Recast every line of the rows below as a Markdown table with two columns, No. and Text, numbering each line and skipping any blank ones. Omit the pictures.
═════ RECORDS FOR THIS EXERCISE ═════
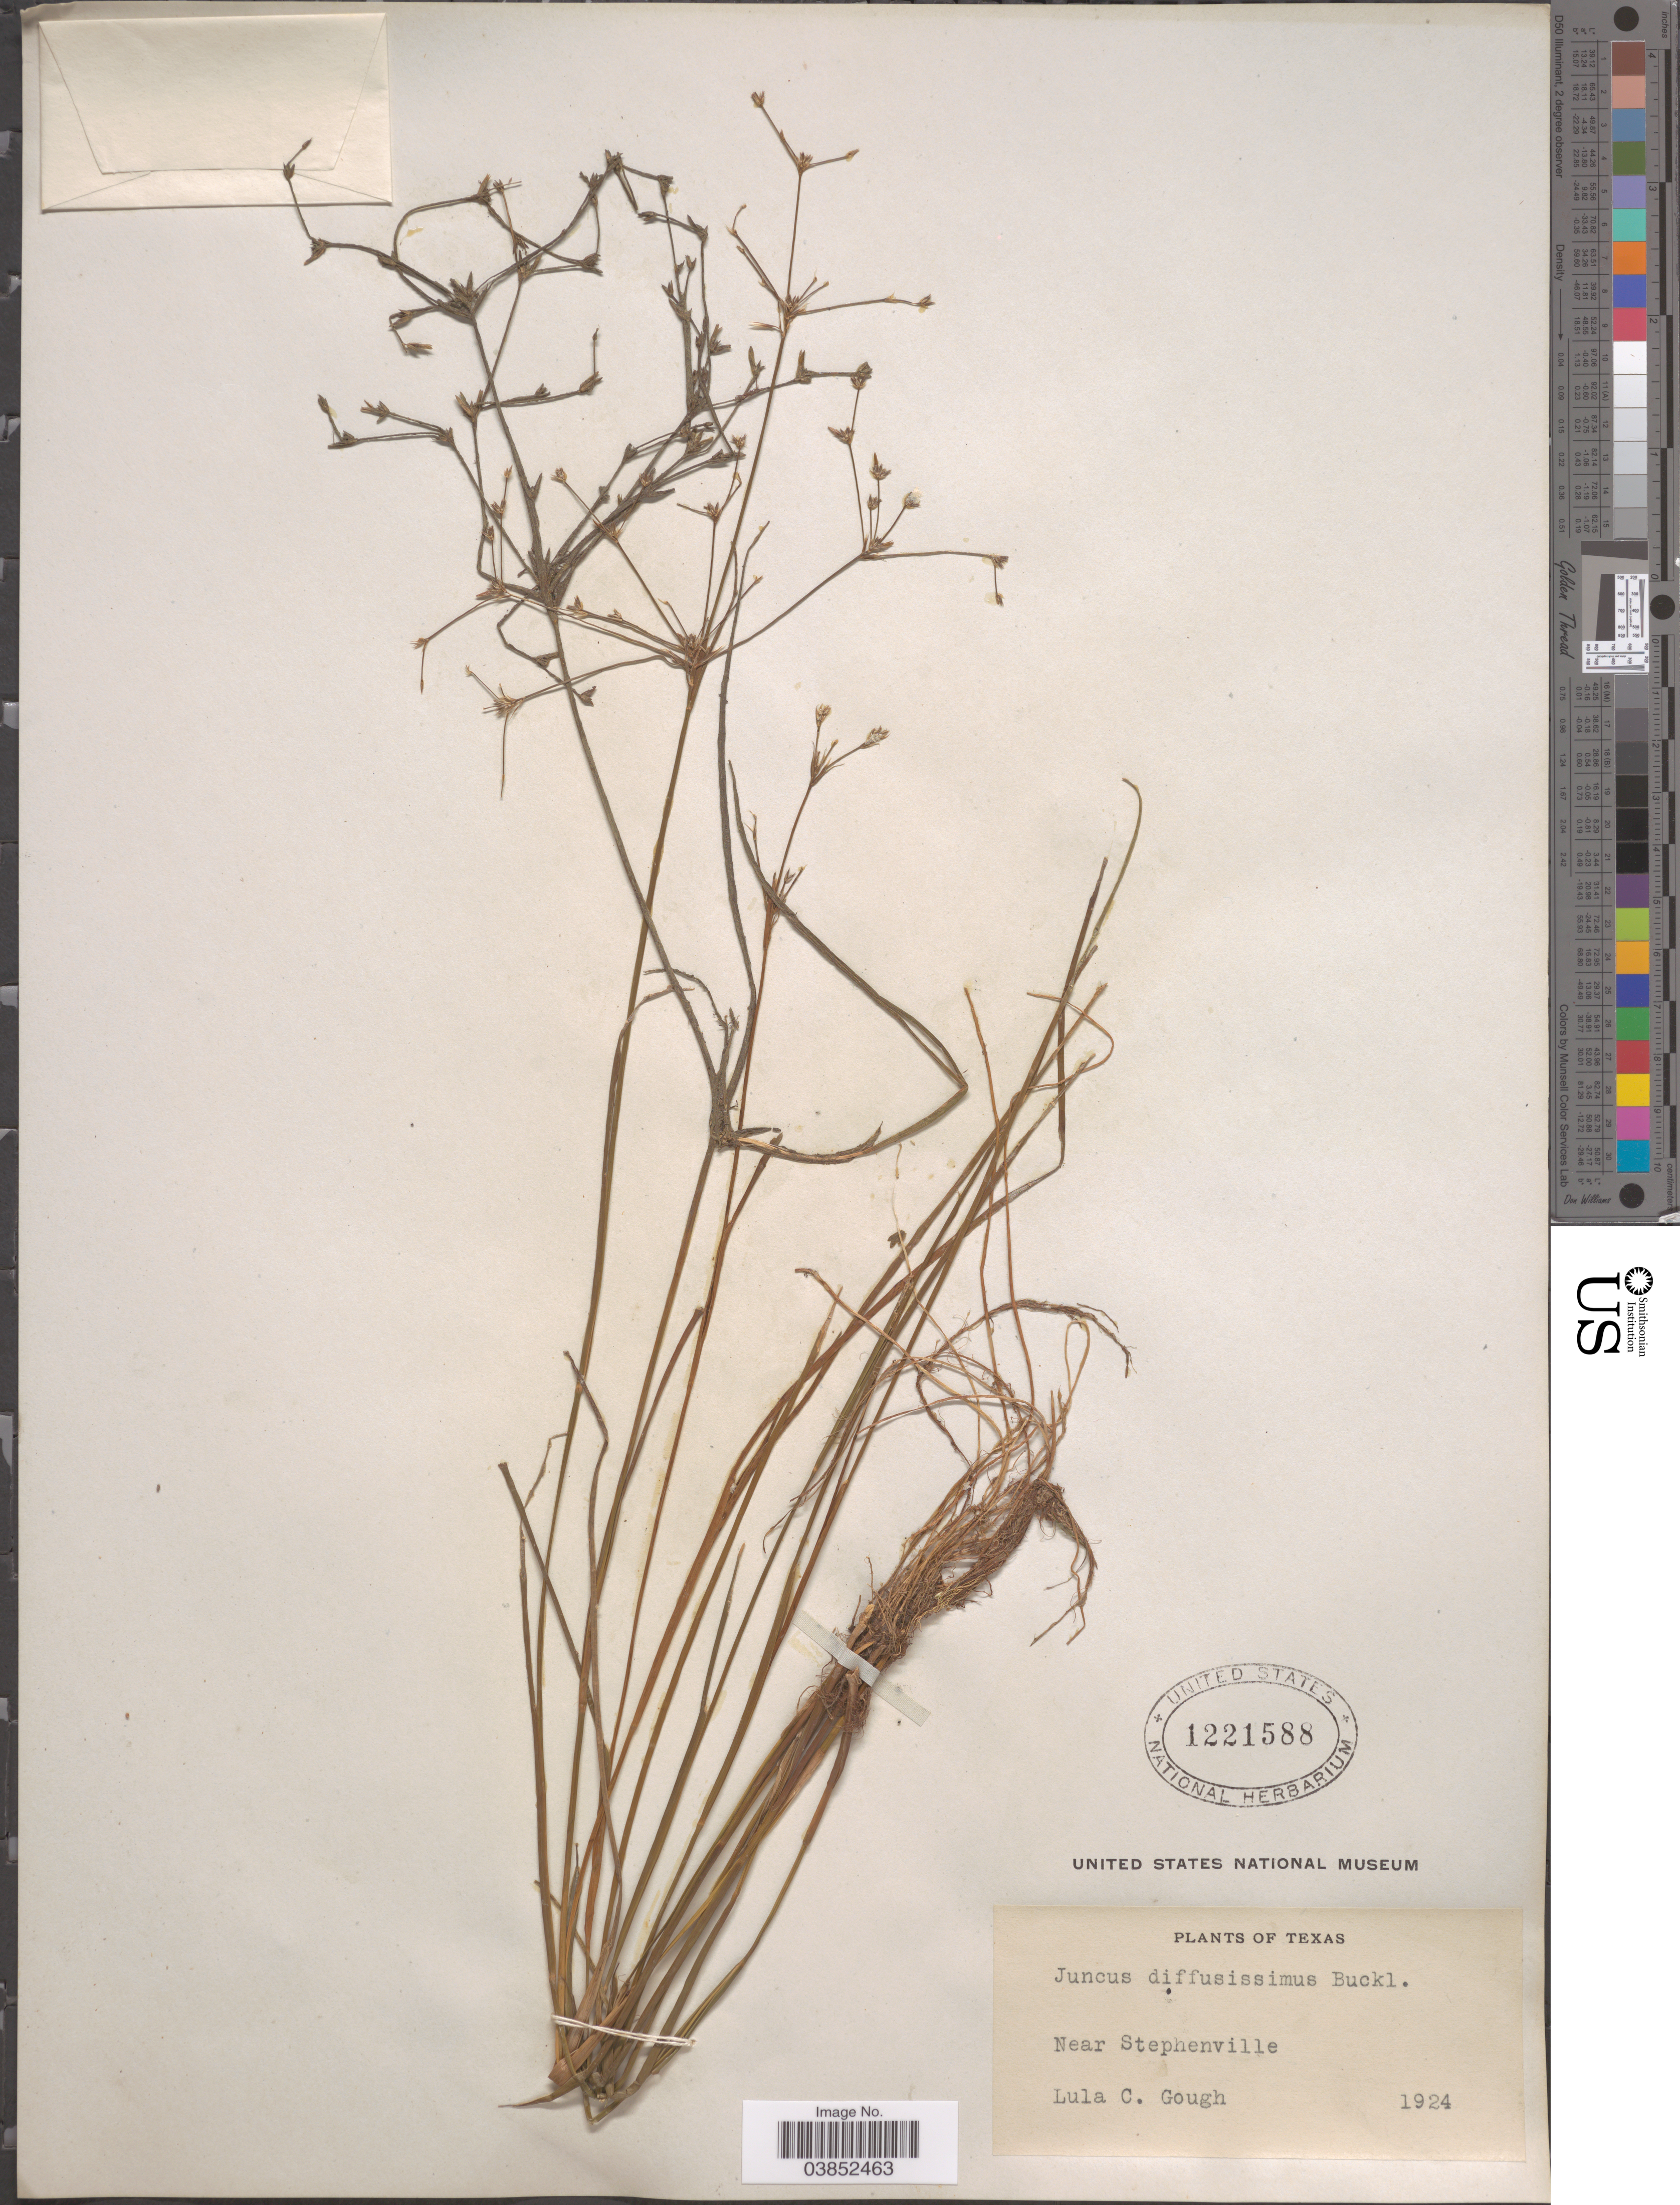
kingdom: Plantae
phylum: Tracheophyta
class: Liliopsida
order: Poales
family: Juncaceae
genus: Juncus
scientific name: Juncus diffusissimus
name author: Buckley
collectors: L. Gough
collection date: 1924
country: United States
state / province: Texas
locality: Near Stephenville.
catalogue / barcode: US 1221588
═════
→ **ANSWER TO THIS TASK**
| No. | Text |
|---|---|
| 1 | kingdom: Plantae |
| 2 | phylum: Tracheophyta |
| 3 | class: Liliopsida |
| 4 | order: Poales |
| 5 | family: Juncaceae |
| 6 | genus: Juncus |
| 7 | scientific name: Juncus diffusissimus |
| 8 | name author: Buckley |
| 9 | collectors: L. Gough |
| 10 | collection date: 1924 |
| 11 | country: United States |
| 12 | state / province: Texas |
| 13 | locality: Near Stephenville. |
| 14 | catalogue / barcode: US 1221588 |